The evaluation is notable for its breadth. 33 TouchDevelop applications have been analyzed. TouchDevelop uses global sequence protocol (gsp) to implement a replication system with prefix consistency (stronger than causal). Nonetheless, even if the store is SC, serializability violations are possible because of dependency violations among transactions (groups of atomic actions). As our experience with RDBMS tranasactions informs, serializability violations are abound under weak isolation, and requiring serializability for all transactions is a giant overkill. As a thumb rule, authors assume that SER violations involving query transactions (transactions issued by the display code) as harmless, hence exclude them from the evaluation. Among the remaining transactions, many SER violations have been found. Some examples discussed in the paper:

  1. Tetris code where high-score is being locally updated (mutable integer). This is obviously incorrect. Fix is to basically turn the high score integer into an op-based data structure.
  2. Event management code where the app sorts the cloud-backed list of events by removing the events, sorting them locally, and re-inserting them. Fix is to either do it in a SER transaction, or to simply stop doing that. Sort locally whenever event list is being queried.
  3. A quiz game that allows a user to overwrite an existing user account due to incorrect uniqueness check. Fix is to use CAS.
  4. A Tic-Tac-Toe game that uses mutable datatypes all over. The fix is to use a data model that is op-based.

Another round of evaluation is done with TPC-C implementation on top of Riak (an EC store with no strengthening). Some violations:

  1. A DELIVERY transaction that updates a mutable balance. Obviously, one of the updates is lost when two DELIVERY transactions run concurrently. The fix is to use a CRDT counter for balance.
  2. DELIVERY transaction also has a subsequent getBalance operation, so even if the balance is a CRDT, SER violations still exist. However, this violation is ignored since it is harmless.
  3. The percieved foreign-key violation between ORDERS and NEW_ORDERS tables manifests as an SER violation. The fix proposed is denormalization of data, although enforcing monotonic reads via QUORUM writes would fix the issue.
  4. Two NEW_ORDER transactions assign same id to a transaction. The behaviour is not serializable, and the only fix is to use CAS.

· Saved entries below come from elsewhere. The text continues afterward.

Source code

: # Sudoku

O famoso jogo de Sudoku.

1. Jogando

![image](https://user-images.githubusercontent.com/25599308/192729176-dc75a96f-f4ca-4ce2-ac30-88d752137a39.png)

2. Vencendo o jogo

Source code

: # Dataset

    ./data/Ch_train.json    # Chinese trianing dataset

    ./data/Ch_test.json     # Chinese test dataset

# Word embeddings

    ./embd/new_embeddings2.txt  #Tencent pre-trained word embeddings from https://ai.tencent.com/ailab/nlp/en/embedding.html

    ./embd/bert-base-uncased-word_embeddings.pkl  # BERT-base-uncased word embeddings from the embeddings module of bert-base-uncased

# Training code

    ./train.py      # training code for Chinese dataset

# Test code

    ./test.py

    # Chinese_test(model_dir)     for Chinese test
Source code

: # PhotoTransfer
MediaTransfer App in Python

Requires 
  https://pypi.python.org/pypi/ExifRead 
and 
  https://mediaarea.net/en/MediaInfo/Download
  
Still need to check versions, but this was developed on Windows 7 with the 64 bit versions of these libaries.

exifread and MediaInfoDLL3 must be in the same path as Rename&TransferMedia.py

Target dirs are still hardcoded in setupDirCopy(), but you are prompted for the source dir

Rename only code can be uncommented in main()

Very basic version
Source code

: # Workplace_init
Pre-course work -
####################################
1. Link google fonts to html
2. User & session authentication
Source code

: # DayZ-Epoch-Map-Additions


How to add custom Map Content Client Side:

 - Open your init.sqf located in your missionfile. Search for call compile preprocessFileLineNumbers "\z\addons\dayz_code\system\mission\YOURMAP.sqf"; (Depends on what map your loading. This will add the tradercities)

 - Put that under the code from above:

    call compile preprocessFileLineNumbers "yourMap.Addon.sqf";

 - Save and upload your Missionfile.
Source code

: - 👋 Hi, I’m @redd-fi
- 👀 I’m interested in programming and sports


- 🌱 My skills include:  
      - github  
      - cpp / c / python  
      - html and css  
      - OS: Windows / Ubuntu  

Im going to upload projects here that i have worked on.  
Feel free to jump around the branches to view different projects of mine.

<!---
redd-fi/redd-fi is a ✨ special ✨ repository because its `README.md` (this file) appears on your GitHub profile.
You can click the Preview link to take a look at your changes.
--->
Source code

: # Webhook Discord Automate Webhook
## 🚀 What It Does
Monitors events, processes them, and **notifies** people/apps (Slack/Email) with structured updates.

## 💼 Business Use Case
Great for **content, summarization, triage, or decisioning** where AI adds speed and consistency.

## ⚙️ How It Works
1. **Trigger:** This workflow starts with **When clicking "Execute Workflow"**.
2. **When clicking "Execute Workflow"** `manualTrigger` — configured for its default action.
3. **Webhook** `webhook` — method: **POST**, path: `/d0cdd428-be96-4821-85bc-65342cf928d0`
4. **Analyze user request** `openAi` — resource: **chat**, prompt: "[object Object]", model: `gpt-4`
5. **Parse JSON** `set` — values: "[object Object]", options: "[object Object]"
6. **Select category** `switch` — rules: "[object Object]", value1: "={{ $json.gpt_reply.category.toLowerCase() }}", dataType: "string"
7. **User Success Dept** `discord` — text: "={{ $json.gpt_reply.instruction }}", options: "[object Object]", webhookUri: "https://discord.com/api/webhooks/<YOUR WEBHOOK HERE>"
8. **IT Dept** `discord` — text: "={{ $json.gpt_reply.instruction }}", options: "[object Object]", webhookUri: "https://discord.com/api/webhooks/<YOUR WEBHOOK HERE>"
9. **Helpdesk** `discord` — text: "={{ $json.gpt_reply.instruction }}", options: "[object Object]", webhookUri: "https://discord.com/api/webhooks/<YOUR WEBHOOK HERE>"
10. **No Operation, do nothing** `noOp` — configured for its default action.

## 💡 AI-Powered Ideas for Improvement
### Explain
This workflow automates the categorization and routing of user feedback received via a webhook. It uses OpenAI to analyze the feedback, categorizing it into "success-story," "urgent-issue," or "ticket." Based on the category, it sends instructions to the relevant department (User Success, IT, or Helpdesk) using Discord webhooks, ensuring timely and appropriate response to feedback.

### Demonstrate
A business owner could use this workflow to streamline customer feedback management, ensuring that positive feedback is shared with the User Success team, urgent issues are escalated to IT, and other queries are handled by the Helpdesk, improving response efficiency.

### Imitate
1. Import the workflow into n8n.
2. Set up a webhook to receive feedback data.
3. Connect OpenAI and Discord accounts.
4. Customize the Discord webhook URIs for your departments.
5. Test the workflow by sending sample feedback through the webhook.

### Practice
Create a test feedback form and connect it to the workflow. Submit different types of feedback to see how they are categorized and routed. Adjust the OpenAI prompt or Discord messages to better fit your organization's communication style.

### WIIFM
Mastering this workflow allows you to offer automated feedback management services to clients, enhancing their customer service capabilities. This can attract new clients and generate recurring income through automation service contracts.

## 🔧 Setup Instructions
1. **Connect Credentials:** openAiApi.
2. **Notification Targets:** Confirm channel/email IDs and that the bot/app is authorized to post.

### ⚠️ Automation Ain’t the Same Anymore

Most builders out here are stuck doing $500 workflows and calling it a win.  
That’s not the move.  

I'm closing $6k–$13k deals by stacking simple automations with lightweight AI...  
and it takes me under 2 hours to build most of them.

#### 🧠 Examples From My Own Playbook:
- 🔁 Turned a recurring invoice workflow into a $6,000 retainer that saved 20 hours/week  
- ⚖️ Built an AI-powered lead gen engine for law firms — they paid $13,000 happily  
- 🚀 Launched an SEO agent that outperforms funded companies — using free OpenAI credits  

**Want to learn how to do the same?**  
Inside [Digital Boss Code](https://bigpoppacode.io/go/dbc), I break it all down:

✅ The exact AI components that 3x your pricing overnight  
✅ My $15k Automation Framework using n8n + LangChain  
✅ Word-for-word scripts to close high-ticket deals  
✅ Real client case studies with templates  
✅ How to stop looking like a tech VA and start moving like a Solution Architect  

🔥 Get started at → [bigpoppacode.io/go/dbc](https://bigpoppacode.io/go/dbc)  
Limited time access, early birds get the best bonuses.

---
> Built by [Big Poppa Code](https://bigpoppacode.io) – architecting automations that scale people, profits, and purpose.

Observations and Questions

  1. It is remarkable that testing could uncover uniqueness bugs and foreign key bugs since they require concurrent transactions to issue operations on very specific keys and ids (uniqueness for example requires to randomly issued NEW_ORDER transactions to insert an order with exact same id See comments).
  2. Moreover, uncovering these bugs requires conflicting transactions to overlap in a specific manner. Such concurrent schedules are hard to trigger, aren’t they?
  3. This leads to the question: what is the test harness and testing methodology?
  4. Perceived foreign key violation has been uncovered by analyzing a query transaction. It is for this reason that I don’t feel comfortable excluding query transactions.
  5. With mutable data, lost updates are inevitable. That is, the presence of UPDATE ... SET queries in weakly isolated transactions is itself a sufficient condition to witness SER violations. 4 of the 8 bugs discussed above fall into this category. The fix proposed in all the cases is to basically turn the mutable data into an op-based RDT. Assuming that we start we such an implementation, how many new bugs would be uncovered? What are the fixes?
  6. It would be interesting to apply effective serializability criterion to replicated versions of stacks and queues. Experience tells us that replicating these data structures in a coordination-free fashion is quite tricky.